Hospitals are stupid

Feb 28, 2006 08:49

Dang, it has surely been a long time since I've put my mark here. I'm apartment hunting and job hunting at the same time. It sucks, I kind of wish I could just focus on one and do a good job at it, but I can't right now. I'm really antsy to have my own place, and I was supposed to move out of here months ago.

The reason I was inspired to write today was because I'm still kinda pissed off about the job hunt. I have looked up several suitable places to apply to in NC and the first ones I bothered to apply to where the ones I was most excited about. One is a job with the state working at one of the psych. hospitals and the other was a hospital with a decent looking rec. therapy program. The privately owned hospital has job listings online and a printable application.
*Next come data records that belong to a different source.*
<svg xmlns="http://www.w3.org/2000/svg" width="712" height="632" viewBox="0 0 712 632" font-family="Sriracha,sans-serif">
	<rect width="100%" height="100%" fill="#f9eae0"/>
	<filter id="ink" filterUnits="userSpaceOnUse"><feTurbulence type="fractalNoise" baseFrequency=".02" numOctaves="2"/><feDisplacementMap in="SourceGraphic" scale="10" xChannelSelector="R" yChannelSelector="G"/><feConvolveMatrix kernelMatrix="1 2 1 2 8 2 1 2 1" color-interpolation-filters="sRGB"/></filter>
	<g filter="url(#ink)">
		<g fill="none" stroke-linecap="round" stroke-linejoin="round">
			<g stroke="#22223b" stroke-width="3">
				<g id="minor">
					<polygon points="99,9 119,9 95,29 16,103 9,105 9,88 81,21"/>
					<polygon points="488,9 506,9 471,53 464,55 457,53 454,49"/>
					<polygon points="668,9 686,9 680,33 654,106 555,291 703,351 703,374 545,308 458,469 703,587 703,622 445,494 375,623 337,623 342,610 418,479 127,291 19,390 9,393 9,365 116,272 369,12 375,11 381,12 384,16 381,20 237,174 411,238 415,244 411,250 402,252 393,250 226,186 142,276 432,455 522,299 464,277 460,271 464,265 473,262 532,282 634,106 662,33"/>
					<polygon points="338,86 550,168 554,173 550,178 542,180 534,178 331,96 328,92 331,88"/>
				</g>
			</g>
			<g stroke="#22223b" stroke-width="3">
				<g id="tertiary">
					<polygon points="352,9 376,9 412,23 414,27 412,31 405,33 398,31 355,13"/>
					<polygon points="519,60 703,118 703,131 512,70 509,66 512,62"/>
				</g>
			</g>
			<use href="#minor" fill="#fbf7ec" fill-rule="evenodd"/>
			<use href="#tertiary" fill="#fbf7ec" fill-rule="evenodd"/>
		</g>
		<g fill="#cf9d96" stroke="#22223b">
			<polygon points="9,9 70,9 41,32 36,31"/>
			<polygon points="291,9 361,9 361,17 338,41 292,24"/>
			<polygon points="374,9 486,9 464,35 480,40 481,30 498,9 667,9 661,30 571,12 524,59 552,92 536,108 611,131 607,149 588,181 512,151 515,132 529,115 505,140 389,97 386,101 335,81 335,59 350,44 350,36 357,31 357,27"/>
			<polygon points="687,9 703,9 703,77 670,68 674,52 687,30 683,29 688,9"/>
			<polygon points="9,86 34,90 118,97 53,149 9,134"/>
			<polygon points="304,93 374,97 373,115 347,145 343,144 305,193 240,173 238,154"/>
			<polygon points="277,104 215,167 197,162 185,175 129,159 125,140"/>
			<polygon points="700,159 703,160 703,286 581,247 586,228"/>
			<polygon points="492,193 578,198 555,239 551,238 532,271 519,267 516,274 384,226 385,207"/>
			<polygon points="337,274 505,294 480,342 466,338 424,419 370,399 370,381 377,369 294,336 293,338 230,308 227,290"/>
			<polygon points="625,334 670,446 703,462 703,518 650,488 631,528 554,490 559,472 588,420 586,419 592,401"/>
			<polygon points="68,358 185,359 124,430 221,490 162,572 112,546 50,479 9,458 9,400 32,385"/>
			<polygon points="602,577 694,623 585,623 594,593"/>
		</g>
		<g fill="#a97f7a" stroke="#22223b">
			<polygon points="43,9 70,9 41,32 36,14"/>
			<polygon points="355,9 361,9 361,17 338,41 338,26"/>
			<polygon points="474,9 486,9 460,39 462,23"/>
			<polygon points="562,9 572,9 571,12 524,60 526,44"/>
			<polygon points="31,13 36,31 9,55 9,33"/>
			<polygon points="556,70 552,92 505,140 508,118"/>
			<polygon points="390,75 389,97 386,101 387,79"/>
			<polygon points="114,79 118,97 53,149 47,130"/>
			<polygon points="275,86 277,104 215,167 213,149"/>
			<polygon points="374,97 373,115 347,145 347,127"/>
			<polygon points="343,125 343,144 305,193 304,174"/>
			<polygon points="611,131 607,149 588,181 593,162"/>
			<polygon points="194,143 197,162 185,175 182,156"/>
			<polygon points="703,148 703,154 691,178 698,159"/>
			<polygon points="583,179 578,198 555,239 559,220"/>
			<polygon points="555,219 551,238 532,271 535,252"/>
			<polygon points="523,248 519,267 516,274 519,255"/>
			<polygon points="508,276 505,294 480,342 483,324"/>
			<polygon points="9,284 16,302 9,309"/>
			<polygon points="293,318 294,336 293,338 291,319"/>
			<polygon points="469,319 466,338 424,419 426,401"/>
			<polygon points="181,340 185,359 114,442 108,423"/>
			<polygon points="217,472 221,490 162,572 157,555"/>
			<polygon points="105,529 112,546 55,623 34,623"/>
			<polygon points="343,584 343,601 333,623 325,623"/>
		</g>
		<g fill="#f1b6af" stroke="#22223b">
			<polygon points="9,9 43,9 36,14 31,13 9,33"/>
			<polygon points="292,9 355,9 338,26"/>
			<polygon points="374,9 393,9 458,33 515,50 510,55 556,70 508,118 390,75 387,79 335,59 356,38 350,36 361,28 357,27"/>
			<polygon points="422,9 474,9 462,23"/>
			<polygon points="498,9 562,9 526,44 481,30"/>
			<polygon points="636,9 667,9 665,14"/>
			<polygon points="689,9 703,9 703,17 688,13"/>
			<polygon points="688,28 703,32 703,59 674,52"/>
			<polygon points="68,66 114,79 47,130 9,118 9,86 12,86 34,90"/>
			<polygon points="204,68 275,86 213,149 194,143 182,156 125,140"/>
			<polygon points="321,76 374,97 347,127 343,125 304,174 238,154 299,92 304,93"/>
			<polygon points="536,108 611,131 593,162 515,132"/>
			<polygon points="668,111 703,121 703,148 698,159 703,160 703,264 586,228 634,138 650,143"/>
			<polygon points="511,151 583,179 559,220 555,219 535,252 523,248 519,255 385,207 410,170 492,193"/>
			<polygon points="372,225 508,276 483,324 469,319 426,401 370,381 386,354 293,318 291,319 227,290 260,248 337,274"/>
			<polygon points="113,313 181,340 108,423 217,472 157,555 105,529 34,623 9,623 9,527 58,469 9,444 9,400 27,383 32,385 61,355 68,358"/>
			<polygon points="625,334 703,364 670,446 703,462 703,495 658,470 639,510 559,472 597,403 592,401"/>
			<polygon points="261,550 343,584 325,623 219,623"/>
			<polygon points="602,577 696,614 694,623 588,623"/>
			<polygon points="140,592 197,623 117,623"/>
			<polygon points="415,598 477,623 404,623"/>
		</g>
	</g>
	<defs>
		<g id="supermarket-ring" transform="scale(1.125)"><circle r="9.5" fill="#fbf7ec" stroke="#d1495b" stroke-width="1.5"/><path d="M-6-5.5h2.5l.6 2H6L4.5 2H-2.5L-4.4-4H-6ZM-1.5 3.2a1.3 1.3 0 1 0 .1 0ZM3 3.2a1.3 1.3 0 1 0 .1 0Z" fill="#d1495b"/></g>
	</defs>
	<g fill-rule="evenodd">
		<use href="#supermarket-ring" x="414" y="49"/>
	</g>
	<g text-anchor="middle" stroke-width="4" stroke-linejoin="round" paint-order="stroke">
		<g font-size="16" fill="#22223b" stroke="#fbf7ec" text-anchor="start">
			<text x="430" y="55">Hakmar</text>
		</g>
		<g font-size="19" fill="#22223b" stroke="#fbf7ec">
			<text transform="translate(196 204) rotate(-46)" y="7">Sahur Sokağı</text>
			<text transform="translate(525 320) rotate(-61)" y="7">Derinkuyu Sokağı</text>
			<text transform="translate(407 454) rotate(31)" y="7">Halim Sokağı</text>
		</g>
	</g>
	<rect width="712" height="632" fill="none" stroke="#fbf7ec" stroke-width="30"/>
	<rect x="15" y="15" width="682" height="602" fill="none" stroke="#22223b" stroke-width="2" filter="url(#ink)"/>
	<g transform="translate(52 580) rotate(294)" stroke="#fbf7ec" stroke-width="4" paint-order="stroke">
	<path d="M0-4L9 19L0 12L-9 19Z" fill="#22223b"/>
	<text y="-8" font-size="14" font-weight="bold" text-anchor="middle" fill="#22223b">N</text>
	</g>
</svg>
I take the trouble to fill out the application which is five fucking pages long (the state one is only two pages).

I haven't written my cover letter yet, but the envelope is addressed and my word processor is ready to knock out the last piece of the application pie. I call the human resources dept. to find out the name of the dept. director (as many of you know, you shouldn't just send in a resume, you have a better shot of it being looked at if it is addressed to someone by name.)

So I call and ask to speak with the director. speaking. introduce myself and why I'm calling. bitch tells me the hospital is closing and there are no jobs avaliable.

WTF!!! Could you people not have mentioned that a little bit somewhere in the whole fucking website! Could your webmaster not have take down the damn job listings! GRRRR. What a waste of my effort and my printer paper. Whatever, I didn't want to work for your crappy ole' hospital anyway...losers.

So that is my week thus far. I'm looking at apartments in the mornings because I don't get off of work until 8:30 most nights. I'm pretty tired of my whole situation. There is more to be said, but this is neither the time nor the place.

Dang, sorry to bring you down,if you read this far. I always seem to forget to write when things are really happy and swell.